Computer Laboratory, University of Cambridge, Cambridge, United Kingdom.
PLoS One. 2012;7(9):e42489. doi: 10.1371/journal.pone.0042489. Epub 2012 Sep 11.
A major goal of bioinformatics is the characterization of transcription factors and the transcriptional programs they regulate. Given the speed of genome sequencing, we would like to quickly annotate regulatory sequences in newly-sequenced genomes. In such cases, it would be helpful to predict sequence motifs by using experimental data from closely related model organism. Here we present a general algorithm that allow to identify transcription factor binding sites in one newly sequenced species by performing Bayesian regression on the annotated species. First we set the rationale of our method by applying it within the same species, then we extend it to use data available in closely related species. Finally, we generalise the method to handle the case when a certain number of experiments, from several species close to the species on which to make inference, are available. In order to show the performance of the method, we analyse three functionally related networks in the Ascomycota. Two gene network case studies are related to the G2/M phase of the Ascomycota cell cycle; the third is related to morphogenesis. We also compared the method with MatrixReduce and discuss other types of validation and tests. The first network is well known and provides a biological validation test of the method. The two cell cycle case studies, where the gene network size is conserved, demonstrate an effective utility in annotating new species sequences using all the available replicas from model species. The third case, where the gene network size varies among species, shows that the combination of information is less powerful but is still informative. Our methodology is quite general and could be extended to integrate other high-throughput data from model organisms.

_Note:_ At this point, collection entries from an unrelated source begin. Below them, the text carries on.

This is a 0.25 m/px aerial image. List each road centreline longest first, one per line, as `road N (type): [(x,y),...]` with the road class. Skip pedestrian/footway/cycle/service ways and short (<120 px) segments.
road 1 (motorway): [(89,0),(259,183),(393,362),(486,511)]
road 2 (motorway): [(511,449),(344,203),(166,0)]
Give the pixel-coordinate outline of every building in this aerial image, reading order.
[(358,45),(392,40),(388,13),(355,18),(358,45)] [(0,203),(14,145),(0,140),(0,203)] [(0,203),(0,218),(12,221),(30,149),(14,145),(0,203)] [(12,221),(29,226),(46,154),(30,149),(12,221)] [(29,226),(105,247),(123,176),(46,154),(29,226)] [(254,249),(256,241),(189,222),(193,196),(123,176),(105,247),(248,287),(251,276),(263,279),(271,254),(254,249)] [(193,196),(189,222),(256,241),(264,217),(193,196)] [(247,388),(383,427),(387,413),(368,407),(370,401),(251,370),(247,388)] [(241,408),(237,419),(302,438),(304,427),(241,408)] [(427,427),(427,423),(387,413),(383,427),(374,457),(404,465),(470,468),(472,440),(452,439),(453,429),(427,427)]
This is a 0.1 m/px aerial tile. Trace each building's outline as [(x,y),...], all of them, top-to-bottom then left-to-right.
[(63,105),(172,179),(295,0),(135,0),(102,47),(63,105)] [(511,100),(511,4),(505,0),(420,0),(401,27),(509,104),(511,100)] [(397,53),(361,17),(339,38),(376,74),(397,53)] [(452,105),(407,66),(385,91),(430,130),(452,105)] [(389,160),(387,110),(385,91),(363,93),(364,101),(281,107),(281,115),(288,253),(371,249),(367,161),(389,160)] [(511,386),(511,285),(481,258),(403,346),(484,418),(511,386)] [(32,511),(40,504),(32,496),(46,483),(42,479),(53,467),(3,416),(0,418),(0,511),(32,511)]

生物信息学的一个主要目标是对转录因子及其调控的转录程序进行特征描述。考虑到基因组测序的速度,我们希望能够快速注释新测序基因组中的调控序列。在这种情况下,如果能够利用来自密切相关的模式生物的实验数据来预测序列基序,将会很有帮助。在这里,我们提出了一种通用算法,通过在已注释的物种上进行贝叶斯回归,来识别新测序物种中的转录因子结合位点。首先,我们通过将该方法应用于同一物种内部来阐明其原理,然后将其扩展到使用密切相关物种中的可用数据。最后,我们将该方法推广到处理来自几个与推断物种接近的物种的一定数量的实验的情况。为了展示该方法的性能,我们分析了子囊菌门中的三个功能相关网络。两个基因网络案例研究与子囊菌细胞周期的 G2/M 期有关;第三个与形态发生有关。我们还将该方法与 MatrixReduce 进行了比较,并讨论了其他类型的验证和测试。第一个网络是众所周知的,为该方法提供了生物学验证测试。两个细胞周期案例研究中,基因网络的大小是保守的,这证明了使用来自模式物种的所有可用副本注释新物种序列的有效效用。在基因网络大小在物种之间变化的第三个案例中,信息的组合虽然不那么强大,但仍然具有信息性。我们的方法非常通用,可以扩展到整合来自模式生物的其他高通量数据。